# What you will do:
Exactly the lines from the one with "middle mcp: (113, 95)" to the end of the data below should be set down, and no others.

*** Material provided ***

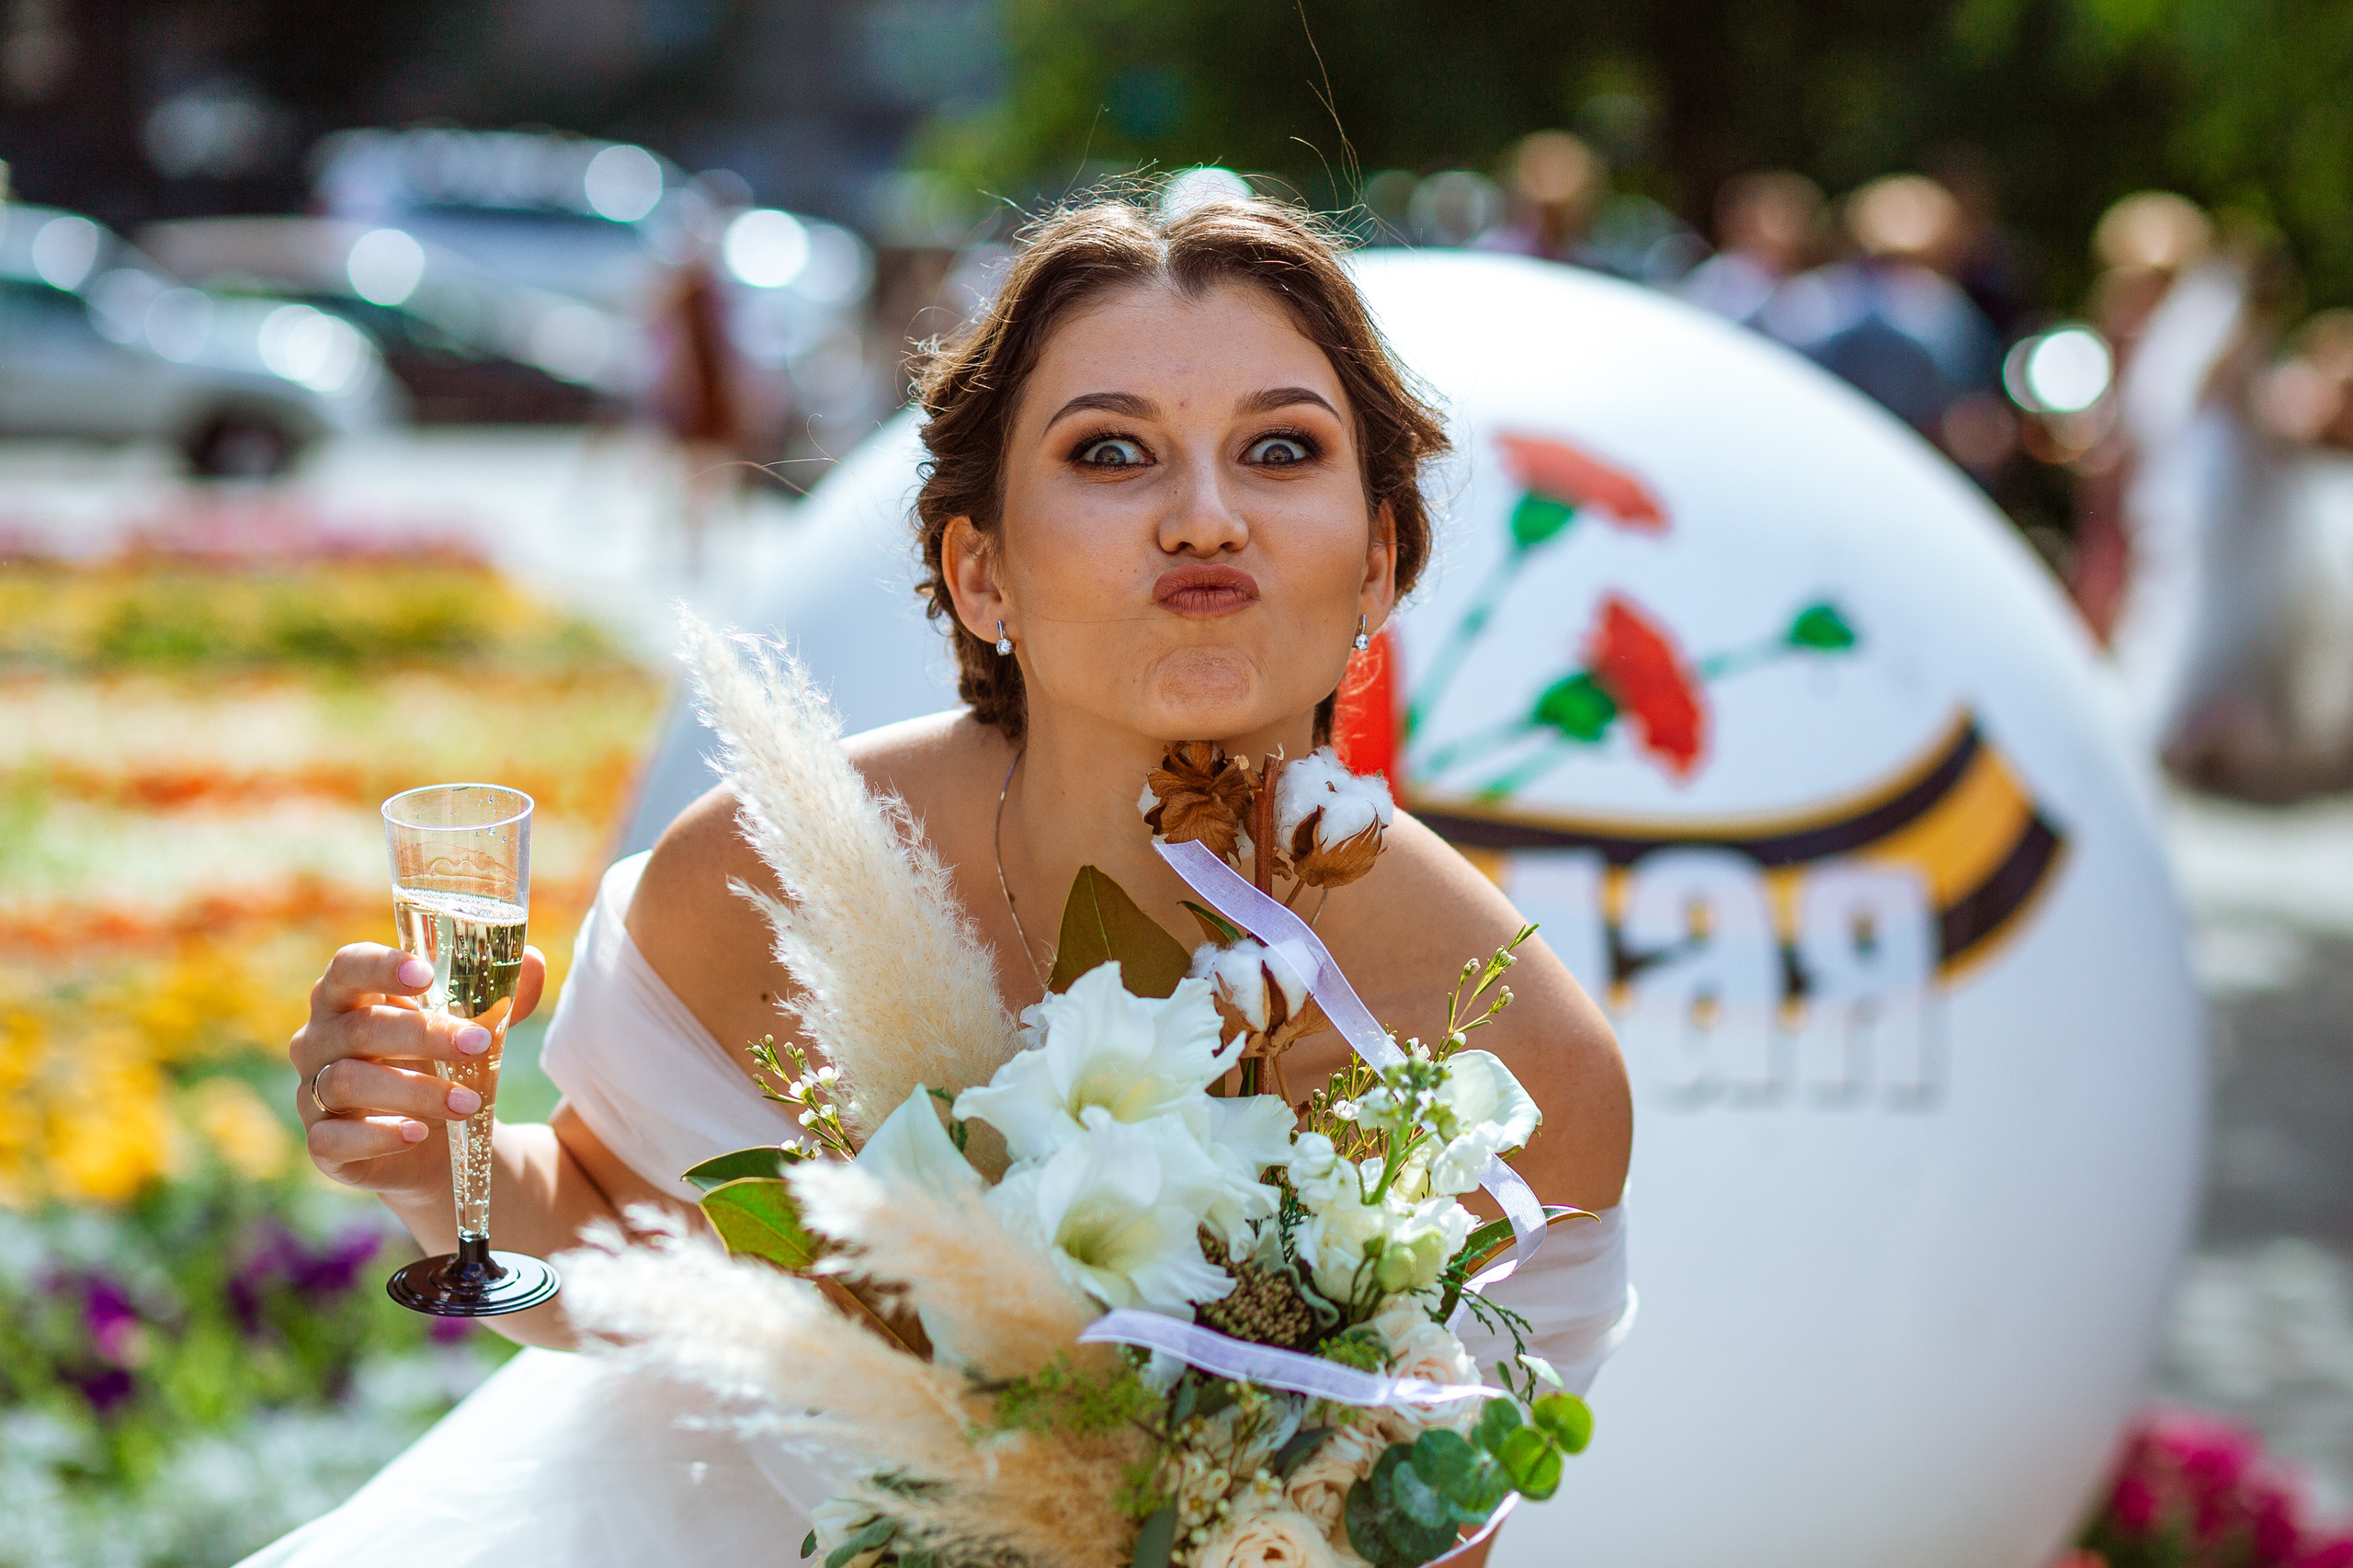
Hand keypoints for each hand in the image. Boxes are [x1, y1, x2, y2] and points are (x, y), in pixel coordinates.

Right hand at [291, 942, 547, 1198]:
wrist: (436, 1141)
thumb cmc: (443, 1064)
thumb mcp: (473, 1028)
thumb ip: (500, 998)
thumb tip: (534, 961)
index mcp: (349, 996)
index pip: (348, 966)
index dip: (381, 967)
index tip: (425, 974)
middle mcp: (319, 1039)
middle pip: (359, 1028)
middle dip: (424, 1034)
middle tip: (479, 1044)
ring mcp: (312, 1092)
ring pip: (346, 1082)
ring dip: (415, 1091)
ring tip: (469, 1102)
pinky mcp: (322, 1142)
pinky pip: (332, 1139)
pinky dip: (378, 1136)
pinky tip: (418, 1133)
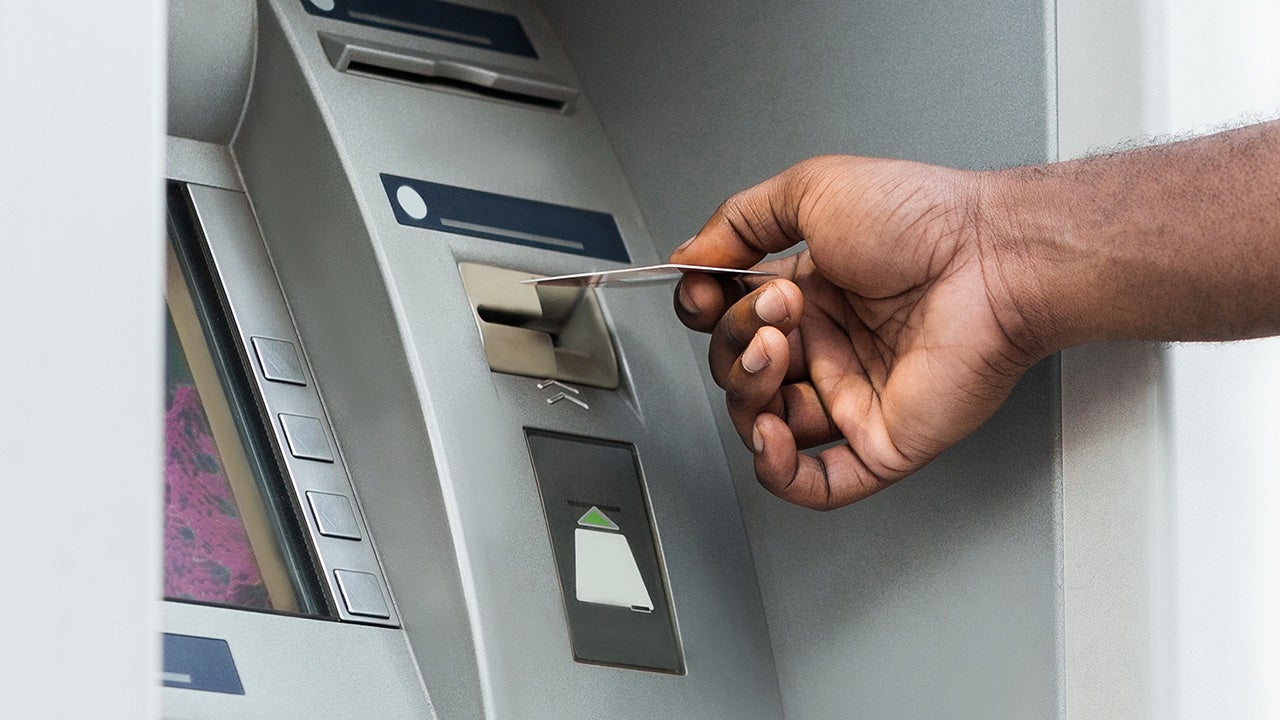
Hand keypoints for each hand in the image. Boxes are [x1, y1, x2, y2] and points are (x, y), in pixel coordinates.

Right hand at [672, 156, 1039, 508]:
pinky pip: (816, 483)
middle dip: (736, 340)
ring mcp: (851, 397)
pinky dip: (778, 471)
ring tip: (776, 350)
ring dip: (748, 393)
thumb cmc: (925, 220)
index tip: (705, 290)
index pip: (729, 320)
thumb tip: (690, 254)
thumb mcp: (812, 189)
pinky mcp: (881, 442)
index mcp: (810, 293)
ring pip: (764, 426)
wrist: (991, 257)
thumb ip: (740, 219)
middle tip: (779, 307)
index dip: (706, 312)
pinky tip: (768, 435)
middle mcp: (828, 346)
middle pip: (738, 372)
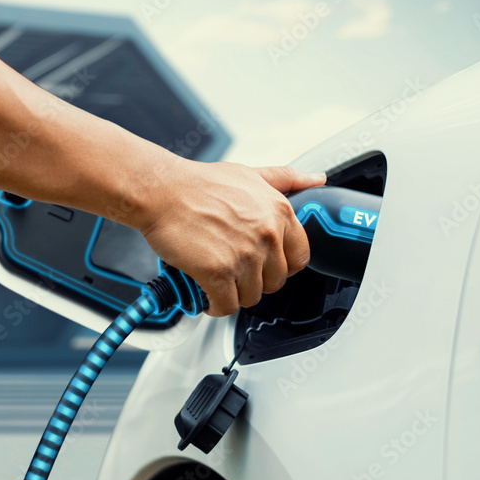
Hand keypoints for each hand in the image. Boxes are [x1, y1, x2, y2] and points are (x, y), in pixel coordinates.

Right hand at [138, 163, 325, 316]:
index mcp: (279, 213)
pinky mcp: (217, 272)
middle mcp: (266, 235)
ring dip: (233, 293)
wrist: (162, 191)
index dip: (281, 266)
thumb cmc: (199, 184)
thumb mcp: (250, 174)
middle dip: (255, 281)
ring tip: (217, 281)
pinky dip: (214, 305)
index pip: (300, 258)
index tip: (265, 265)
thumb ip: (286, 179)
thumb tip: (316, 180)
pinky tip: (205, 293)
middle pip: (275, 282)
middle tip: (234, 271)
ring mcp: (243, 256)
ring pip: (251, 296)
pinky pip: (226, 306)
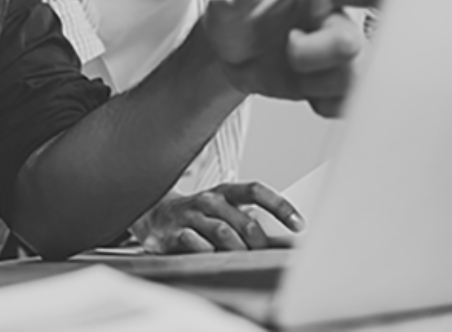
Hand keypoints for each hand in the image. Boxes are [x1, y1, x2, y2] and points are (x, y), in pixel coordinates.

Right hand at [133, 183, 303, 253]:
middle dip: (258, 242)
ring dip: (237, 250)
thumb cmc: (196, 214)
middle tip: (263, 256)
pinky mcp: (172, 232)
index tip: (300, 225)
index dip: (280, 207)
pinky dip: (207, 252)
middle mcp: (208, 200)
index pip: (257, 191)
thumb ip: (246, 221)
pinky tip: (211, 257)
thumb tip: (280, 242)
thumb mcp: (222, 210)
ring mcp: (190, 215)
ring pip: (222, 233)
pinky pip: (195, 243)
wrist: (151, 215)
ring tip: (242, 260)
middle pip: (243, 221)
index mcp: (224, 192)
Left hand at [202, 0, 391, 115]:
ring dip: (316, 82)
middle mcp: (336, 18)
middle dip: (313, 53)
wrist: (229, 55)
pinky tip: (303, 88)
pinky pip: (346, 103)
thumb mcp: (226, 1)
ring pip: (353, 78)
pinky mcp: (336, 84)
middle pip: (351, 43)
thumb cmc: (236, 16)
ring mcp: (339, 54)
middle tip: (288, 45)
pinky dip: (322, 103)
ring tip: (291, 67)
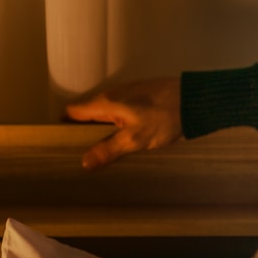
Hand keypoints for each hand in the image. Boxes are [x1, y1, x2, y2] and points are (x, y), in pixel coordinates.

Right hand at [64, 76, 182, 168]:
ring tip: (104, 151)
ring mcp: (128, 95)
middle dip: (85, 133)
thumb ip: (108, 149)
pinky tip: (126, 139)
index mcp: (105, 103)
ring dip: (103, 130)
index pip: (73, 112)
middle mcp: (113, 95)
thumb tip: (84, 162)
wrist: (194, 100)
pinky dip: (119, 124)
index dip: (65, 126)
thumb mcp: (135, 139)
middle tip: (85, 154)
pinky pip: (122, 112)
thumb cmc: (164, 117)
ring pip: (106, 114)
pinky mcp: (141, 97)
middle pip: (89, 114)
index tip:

*** End of Material provided ***

# Exercise answer:
middle mcp: (113, 95)
thumb tip: (84, 162)
wrist: (194, 100)
pinky dip: (119, 124)
index dip: (65, 126)
thumb mcp: (135, 139)
middle tip: (85, 154)
pinky pip: (122, 112)
thumb cmc: (164, 117)
ring pip: (106, 114)
pinky mcp: (141, 97)
middle pip: (89, 114)
index tip:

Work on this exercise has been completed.